Other postulated mechanisms of action for central nervous system toxicity of nitrous oxide include inhibitory effects on N-methyl-d-aspartate receptors, stimulatory effects on dopamine neurones, stimulation of descending noradrenergic neuronal pathways, provoked release of noradrenaline in dorsal horn neurones, and sympathetic action via α-1-adrenergic stimulation.8,9
A diagnosis of subacute combined degeneration of the spinal cord can be confirmed by MRI, in association with low serum vitamin B12 levels, but in some cases MRI scans show no abnormality.11 The differential diagnoses include demyelination, neoplasms, infections (eg, with Listeria spp., or HIV), myelopathy, and syringomyelia.

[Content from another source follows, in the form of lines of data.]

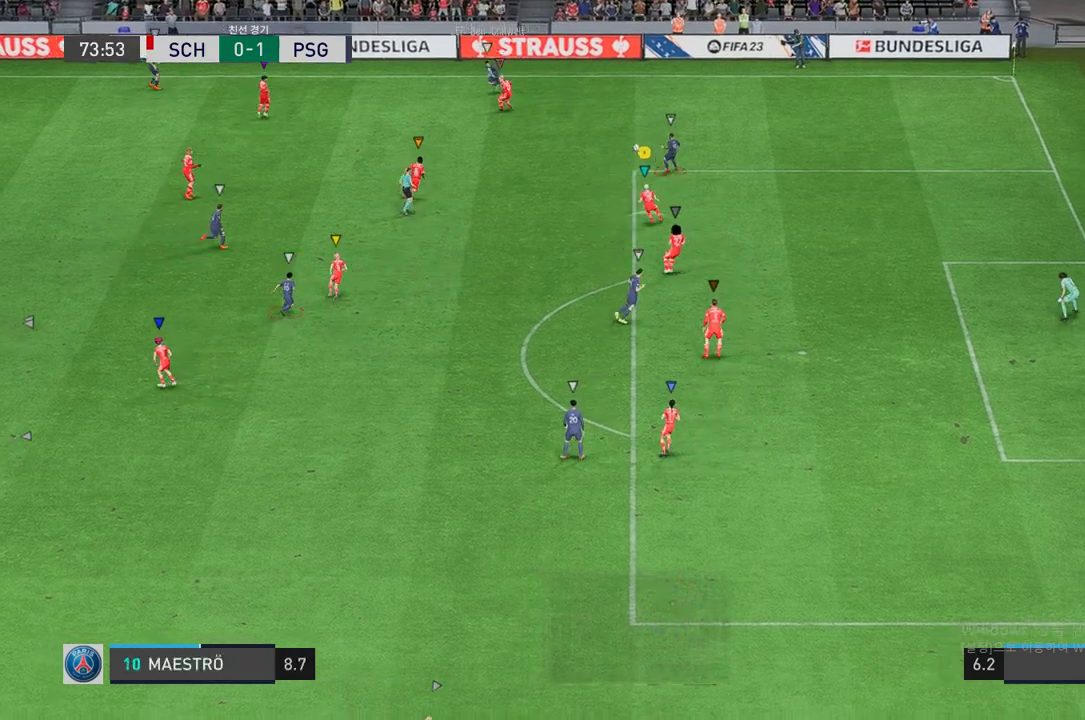
{"buttons": ["L2", "R2"], "left_stick": "up-right", "right_stick": "center", "events": [[419, "L2", "up"], [503, "L2", "down"]]}
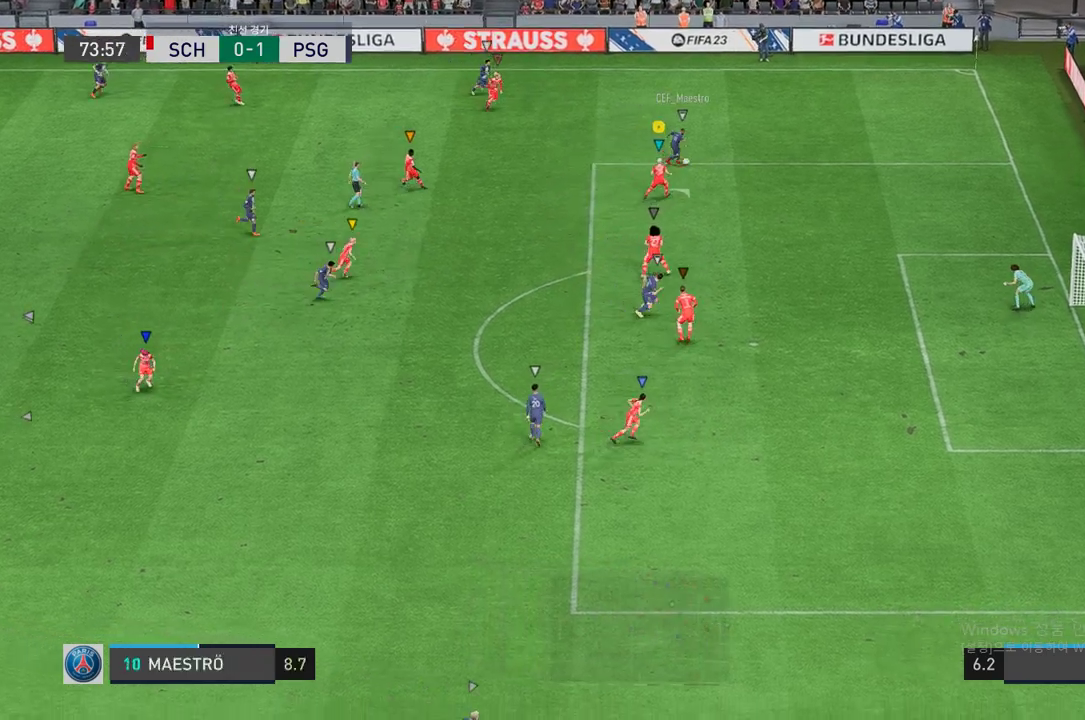
{"buttons": ["A", "L2", "R2"], "left_stick": "right", "right_stick": "center", "events": [[117, "left_stick", "right"], [435, "A", "down"]]}
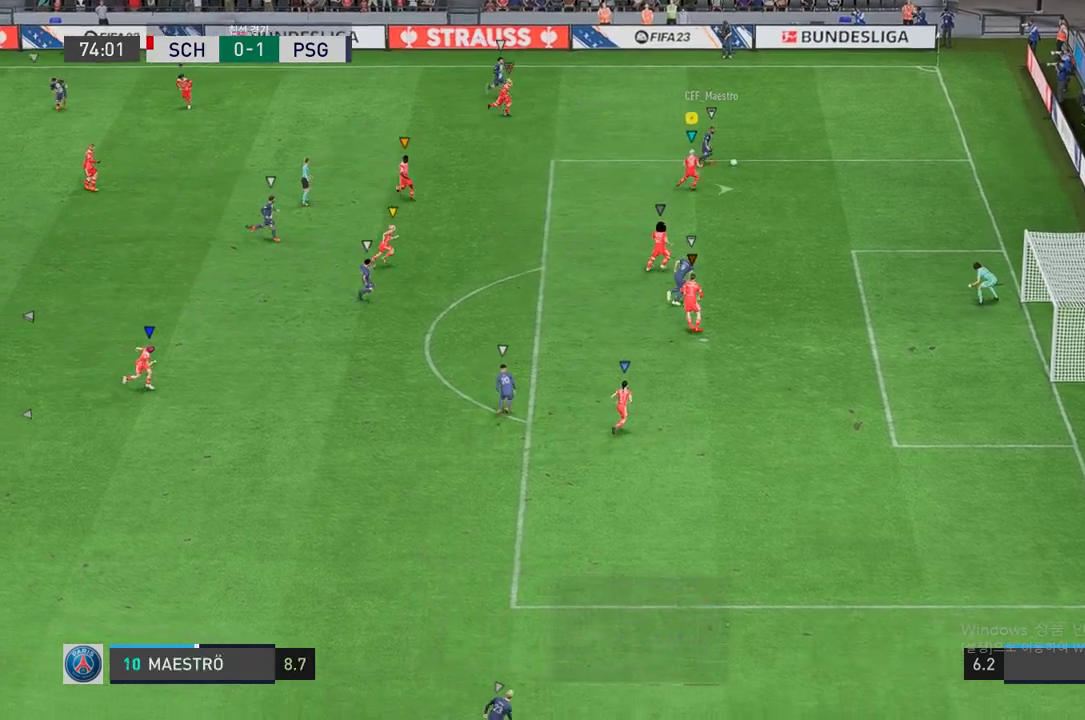
{"buttons": ["L2", "R2"], "left_stick": "down-right", "right_stick": "center", "events": [[83, "left_stick", "center"], [117, "A", "up"], [167, "A", "down"], [218, "left_stick", "down-right"], [285, "A", "up"], [385, "A", "down"], [452, "A", "up"]]}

Treatment involves ceasing nitrous oxide use and giving vitamin B12 replacement therapy. Administration of methionine may also be required as an adjunct, given the direct effects of nitrous oxide on methionine synthase. Exogenous methionine would provide a direct substrate for methionine synthase, while the body slowly replaces the inactive vitamin B12 and commences repletion of endogenous methionine. Two patients receiving vitamin B12 replacement therapy experienced a worsening of their neurological symptoms until the addition of oral methionine, which halted the neurological decline and accelerated their recovery.9
Reported recovery periods vary from 1 week to 1 year. Partial versus full recovery will depend on the extent of the neuropathological damage to the spinal cord; spinal cord oedema and myelin sheath loss will resolve, but axon loss is permanent.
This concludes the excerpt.